Combining Data to Create Powerful Modeling
April 25, 2012 Leave a comment
The Netflix Tech Blog recently posted an entry that discusses their recommendation algorithms and outlined the Netflix Prize, a machine learning and data mining competition to predict movie ratings. The 2009 winner of the contest improved Netflix’s ratings prediction system by more than 10% with a new algorithm. For a company owing 75% of viewership to recommendations, this would seem to be a huge step for Netflix. They didn’t adopt the winner of the contest, however – and the reasoning is perfectly logical.
The winning algorithm focused mainly on predicting ratings. Ratings are an important source of data for Netflix, but new types of analyses & inputs beyond ratings alone have emerged, all of which can help Netflix create even better recommendations. These include context, movie title popularity, novelty, diversity and freshness.

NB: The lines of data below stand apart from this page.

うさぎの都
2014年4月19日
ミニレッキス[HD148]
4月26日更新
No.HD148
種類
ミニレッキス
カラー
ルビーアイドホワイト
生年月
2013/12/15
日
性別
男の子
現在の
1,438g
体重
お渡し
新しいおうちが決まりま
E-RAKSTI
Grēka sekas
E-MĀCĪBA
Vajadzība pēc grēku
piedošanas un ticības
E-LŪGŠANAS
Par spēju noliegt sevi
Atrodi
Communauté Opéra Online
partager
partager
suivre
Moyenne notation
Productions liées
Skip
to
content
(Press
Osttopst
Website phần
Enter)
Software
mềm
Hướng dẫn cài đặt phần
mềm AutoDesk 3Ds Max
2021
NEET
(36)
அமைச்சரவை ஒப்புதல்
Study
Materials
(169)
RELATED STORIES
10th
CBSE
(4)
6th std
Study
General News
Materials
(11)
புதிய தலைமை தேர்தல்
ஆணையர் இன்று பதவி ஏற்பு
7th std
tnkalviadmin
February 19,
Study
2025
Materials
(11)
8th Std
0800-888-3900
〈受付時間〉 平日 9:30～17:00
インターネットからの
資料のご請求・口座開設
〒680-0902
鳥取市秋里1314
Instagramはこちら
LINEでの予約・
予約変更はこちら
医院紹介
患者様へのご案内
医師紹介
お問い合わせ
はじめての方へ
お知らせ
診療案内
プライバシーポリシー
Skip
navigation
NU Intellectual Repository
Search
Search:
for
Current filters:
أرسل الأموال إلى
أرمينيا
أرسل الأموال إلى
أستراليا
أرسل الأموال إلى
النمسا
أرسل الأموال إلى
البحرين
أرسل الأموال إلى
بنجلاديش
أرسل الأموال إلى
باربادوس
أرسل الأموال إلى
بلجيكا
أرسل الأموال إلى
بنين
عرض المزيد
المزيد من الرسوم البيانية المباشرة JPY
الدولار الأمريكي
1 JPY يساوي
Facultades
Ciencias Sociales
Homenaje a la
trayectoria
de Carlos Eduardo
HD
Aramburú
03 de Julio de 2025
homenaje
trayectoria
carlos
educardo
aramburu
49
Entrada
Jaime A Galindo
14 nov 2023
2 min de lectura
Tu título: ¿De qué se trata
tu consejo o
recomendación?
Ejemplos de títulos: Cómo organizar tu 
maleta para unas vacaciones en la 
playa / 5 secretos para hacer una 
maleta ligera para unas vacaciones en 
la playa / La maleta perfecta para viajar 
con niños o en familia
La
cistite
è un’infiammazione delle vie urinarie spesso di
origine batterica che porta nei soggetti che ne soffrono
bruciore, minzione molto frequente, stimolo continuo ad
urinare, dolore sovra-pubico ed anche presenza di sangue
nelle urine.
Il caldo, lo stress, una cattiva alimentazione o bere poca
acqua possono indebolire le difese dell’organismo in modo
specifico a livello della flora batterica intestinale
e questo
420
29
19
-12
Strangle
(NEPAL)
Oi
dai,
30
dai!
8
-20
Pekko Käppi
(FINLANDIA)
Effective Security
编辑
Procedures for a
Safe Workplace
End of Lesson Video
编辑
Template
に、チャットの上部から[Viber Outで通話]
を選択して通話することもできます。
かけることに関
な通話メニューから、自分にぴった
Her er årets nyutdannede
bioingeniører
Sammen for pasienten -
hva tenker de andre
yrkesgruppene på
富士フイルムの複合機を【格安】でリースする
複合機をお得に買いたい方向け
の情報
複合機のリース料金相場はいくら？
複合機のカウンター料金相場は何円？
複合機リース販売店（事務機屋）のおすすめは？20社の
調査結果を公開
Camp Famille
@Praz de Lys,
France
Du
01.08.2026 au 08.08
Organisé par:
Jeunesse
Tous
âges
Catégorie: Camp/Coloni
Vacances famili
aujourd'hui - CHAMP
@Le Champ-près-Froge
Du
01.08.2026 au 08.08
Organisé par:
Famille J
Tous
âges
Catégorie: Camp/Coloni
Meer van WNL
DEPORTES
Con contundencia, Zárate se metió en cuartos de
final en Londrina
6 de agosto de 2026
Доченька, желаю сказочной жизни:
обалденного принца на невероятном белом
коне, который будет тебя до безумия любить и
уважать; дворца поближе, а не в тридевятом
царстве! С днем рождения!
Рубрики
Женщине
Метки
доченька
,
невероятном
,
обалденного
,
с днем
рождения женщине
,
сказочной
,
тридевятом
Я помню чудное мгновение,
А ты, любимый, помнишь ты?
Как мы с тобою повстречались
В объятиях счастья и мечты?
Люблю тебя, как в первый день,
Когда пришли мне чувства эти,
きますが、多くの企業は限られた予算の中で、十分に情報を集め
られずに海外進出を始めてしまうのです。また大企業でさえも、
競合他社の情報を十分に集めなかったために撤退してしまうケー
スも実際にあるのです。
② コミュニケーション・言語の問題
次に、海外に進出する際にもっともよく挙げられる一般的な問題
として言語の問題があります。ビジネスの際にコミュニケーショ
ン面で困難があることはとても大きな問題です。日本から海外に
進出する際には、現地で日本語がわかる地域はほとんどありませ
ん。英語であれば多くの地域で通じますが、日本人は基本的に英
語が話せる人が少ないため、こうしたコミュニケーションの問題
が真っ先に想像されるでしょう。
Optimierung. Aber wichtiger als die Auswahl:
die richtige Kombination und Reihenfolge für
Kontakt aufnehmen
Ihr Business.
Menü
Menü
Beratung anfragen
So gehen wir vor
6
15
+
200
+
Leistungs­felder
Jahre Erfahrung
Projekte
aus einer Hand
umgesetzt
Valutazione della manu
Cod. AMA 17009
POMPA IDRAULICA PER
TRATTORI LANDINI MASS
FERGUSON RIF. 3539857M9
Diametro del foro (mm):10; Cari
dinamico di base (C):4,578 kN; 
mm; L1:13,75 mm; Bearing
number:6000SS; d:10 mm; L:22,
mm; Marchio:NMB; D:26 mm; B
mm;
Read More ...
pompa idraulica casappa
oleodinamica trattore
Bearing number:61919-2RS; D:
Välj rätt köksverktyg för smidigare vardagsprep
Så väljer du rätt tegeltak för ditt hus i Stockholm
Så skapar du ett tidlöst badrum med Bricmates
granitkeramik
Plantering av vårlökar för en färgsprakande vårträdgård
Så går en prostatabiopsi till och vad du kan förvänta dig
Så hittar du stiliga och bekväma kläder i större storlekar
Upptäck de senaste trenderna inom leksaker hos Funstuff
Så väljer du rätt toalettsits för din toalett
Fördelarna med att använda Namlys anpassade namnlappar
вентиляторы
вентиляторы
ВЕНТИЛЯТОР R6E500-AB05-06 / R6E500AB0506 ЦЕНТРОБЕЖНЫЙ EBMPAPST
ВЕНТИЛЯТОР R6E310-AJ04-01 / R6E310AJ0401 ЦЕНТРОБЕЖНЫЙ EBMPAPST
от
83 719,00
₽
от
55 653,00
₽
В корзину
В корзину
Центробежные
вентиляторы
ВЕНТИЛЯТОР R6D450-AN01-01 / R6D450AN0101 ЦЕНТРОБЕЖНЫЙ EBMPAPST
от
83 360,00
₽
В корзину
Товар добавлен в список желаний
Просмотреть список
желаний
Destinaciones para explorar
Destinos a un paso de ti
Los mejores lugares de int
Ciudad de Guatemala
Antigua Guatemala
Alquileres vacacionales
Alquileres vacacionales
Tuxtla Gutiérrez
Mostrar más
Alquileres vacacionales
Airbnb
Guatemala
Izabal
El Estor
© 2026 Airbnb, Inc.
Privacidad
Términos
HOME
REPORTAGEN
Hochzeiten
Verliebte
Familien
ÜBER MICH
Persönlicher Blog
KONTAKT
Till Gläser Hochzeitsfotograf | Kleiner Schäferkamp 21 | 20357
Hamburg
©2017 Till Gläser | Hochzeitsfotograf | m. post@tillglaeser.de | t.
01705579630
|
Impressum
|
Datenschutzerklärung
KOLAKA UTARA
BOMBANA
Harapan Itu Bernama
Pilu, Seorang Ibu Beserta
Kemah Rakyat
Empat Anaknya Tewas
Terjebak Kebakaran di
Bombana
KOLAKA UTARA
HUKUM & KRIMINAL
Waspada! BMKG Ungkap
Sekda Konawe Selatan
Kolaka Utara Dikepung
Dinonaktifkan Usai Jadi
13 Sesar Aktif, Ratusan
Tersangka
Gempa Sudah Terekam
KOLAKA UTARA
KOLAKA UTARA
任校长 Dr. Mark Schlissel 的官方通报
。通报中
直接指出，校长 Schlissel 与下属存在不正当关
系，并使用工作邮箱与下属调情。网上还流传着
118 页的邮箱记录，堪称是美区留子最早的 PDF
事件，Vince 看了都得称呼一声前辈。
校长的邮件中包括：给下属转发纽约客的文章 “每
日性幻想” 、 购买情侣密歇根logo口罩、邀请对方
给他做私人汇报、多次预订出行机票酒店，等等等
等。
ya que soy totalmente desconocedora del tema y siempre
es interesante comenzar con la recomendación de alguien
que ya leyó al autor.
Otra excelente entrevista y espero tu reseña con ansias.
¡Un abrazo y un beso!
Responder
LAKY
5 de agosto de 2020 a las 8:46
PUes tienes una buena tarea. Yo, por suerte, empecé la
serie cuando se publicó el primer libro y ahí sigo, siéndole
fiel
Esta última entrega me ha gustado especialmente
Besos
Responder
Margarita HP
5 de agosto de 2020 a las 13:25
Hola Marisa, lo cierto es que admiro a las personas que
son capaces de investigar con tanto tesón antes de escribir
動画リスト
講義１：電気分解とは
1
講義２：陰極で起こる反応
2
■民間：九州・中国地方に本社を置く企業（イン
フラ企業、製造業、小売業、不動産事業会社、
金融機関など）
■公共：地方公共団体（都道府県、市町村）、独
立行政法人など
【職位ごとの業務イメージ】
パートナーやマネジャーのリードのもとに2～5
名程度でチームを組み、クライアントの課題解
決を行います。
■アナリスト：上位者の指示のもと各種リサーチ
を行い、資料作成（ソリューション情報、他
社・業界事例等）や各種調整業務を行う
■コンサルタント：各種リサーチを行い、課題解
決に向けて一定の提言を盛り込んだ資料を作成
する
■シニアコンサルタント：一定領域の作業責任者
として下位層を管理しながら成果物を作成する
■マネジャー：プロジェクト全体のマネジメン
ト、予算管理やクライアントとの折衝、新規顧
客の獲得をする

If you’ve been reading this blog or our Twitter handle for the last 2 months, then you are probably familiar with maX™ – or Modeled Audience eXtension, our custom modeling product that helps advertisers build a scaled audience with broad reach that is 3-5x more likely to respond to their campaigns.
We make it work by focusing on all the data – the advertiser’s first party data as well our eXelate premium marketplace data. And we look at as many data points as possible, including demographic, lifestyle, intent, behavior, brand affinity information and other proprietary data sets many advertisers may not have access to. We’ve learned, as Netflix seems to have, that combining multiple forms of data can prove to be the most powerful way to reach an audience. If you were Netflix, what would you have done?